Harris: CCAR has played a major role in changing how our bank manages capital. Incorporating stress testing and providing significantly more information to management and the Board are two of the large enhancements to our capital management process that have been driven by CCAR. While risk has always been an important consideration for capital, the stress testing has made that assessment much more explicit. This, of course, ensures that capital is maintained at sufficient levels to mitigate risk. Along with that has come a significant investment in models and model validation, forecasting, more reporting and analysis, and more meetings to plan, analyze, review, challenge, and govern the overall process.
BP: One last question: The banking agencies have increased focus on both enterprise-wide risk governance and risk governance at the bank level. How are regional banks tackling aligning their risk governance frameworks to satisfy the expectations of these potentially overlapping supervisory regimes?
Finneran: It’s true that the bank regulatory agencies have increased their focus on corporate governance, whether it’s the Federal Reserve through SR Letter 12-17 or the OCC through “Heightened Expectations”. As the agencies continue to refine their expectations, it’s important for their requirements to be clear, principles-based, and flexible to best address the risks presented by each individual bank’s business. I don’t think the agencies intend for regional bank management and directors to make choices and trade-offs based on a checklist of prescriptive regulatory requirements. Rather, I think our collective intent is for the governance framework to be tailored to the bank’s business model, strategy, culture and risk profile. So, I think the objectives of the agencies and interests of the banks to achieve strong risk governance are aligned. Each bank should continue to work with its regulators to make sure it understands how the bank’s governance framework not only satisfies their requirements but also reflects the bank’s specific risk profile and other relevant factors.

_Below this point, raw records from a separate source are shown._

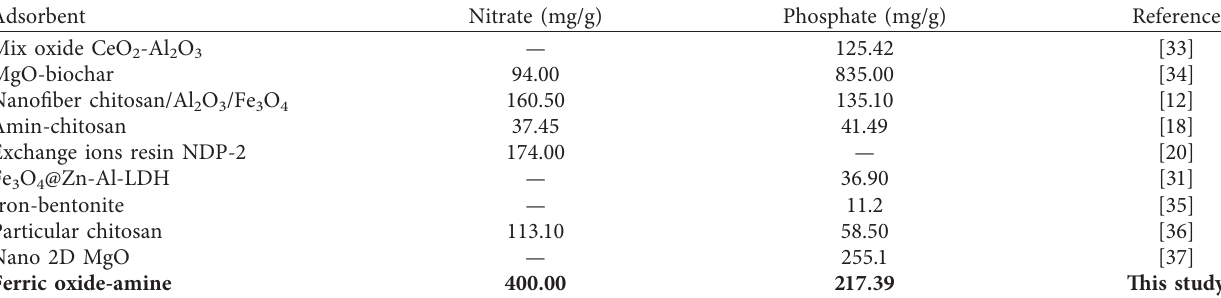
Table 3: A comparison between Q max in this study and previous research studies.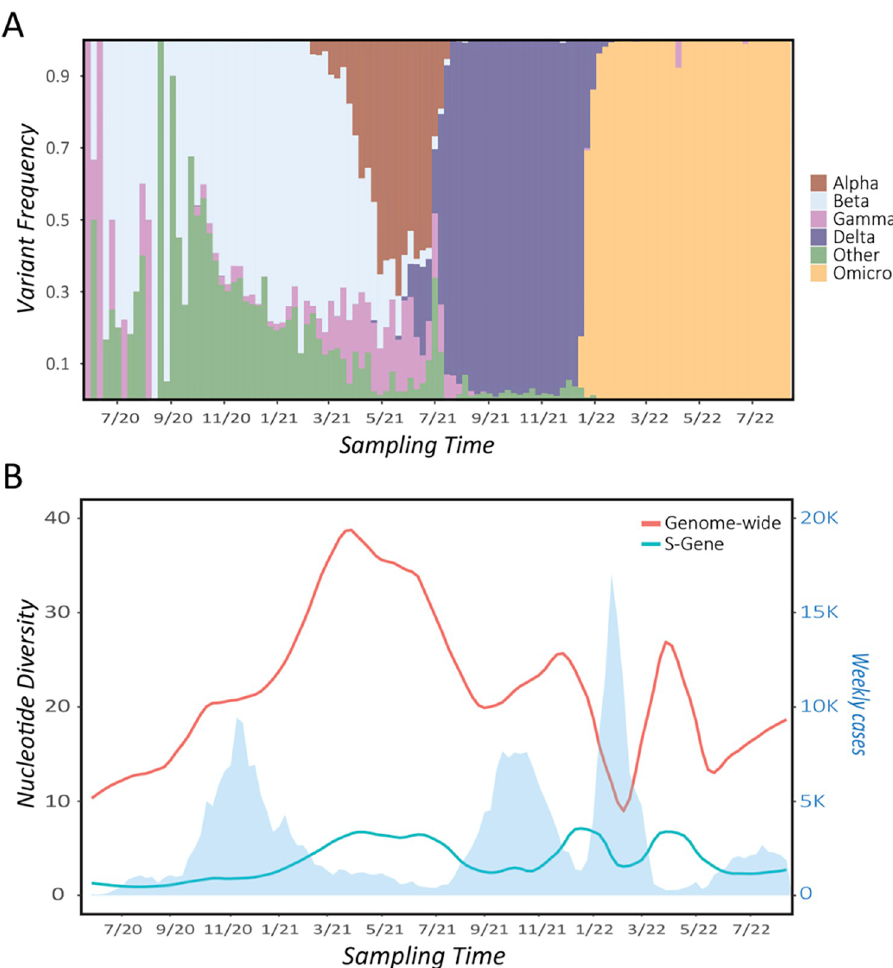
Fig 1. SARS-CoV-2 variant frequencies and genetic diversity through time, given for the state of Montana as illustration. (A) Frequency of major WHO-defined variants of concern (VOCs), binned by week of sampling as derived from GISAID metadata. (B) Average pairwise nucleotide differences between consensus sequence genomes isolated from patient samples genome-wide (orange line) and within the S-gene encoding the spike protein (blue line). As shown, local spread of major VOCs induced corresponding drops in overall genetic diversity across consensus sequences and within the S-gene. Note that while Beta dominated early in Montana, multiple variants cocirculated at appreciable frequency in 2020 to 2021, and the dominant observed strain differed by location. Consensus sequences were downloaded from GISAID ( n = 21,799), binned by week, and aligned to the SARS-CoV-2 reference sequence using Nextalign. Diversity was calculated in R, using the package PopGenome. Local polynomial regression fitting (method loess) was used in the R package ggplot2 to model diversity through time with the formula y ~ x. Case data (given by the light blue shading) were downloaded from the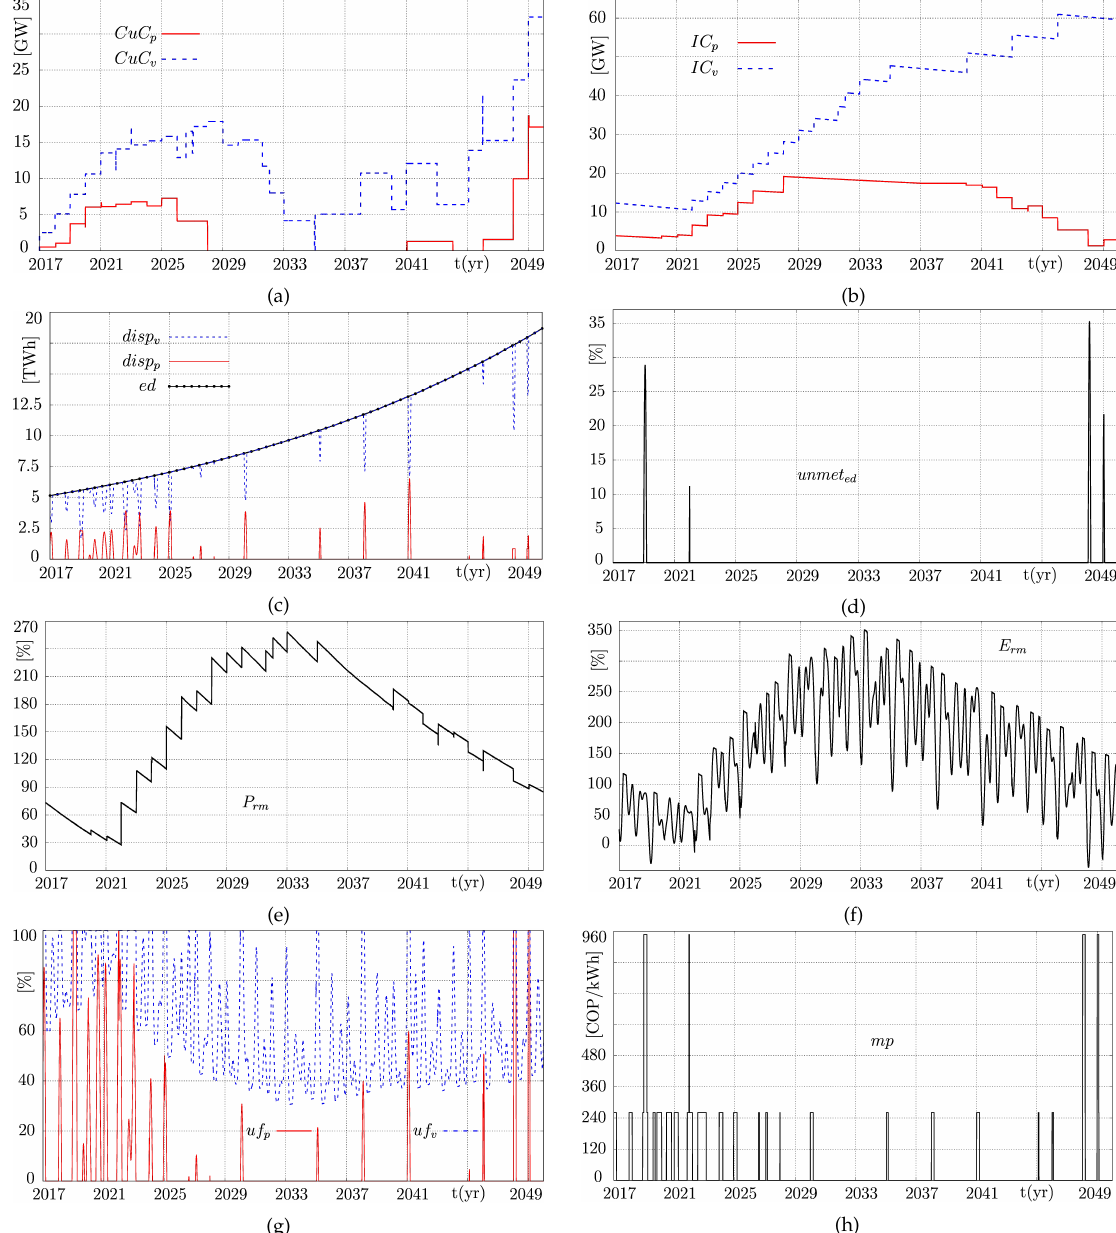
Figure 9. Simulation of the Colombian electricity market under seasonality and ENSO, considering the BaU scenario. ( a ) Capacity under construction (P) - CuC p and capacity under Construction (V) - CuC v , ( b ) installed capacity (P) - IC p and installed capacity (V) - IC v , ( c ) electricity demand - ed , dispatch (P) - disp p and dispatch (V) - disp v , ( d ) unmet ed - unmet ed , ( e ) power reserve margin - P rm , ( f ) energy reserve margin - E rm , ( g ) utilization factor (P) - uf p and utilization factor (V) - uf v , and ( h ) market price - mp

Parker: Banking is all about being a partner to our customers and taking managed risk so they have access to capital to succeed personally or in their business. It’s something we do very well. Corporate governance has been and remains an important priority. Managing risk through prudent credit and risk policies continues to be a significant focus for all banks. The goal is not to avoid risk altogether but to know your customer, know the industry, have a plan for the challenges they may face – all of these things continue to be important in making good quality lending decisions under the guidance of strong corporate risk governance, policies, and procedures.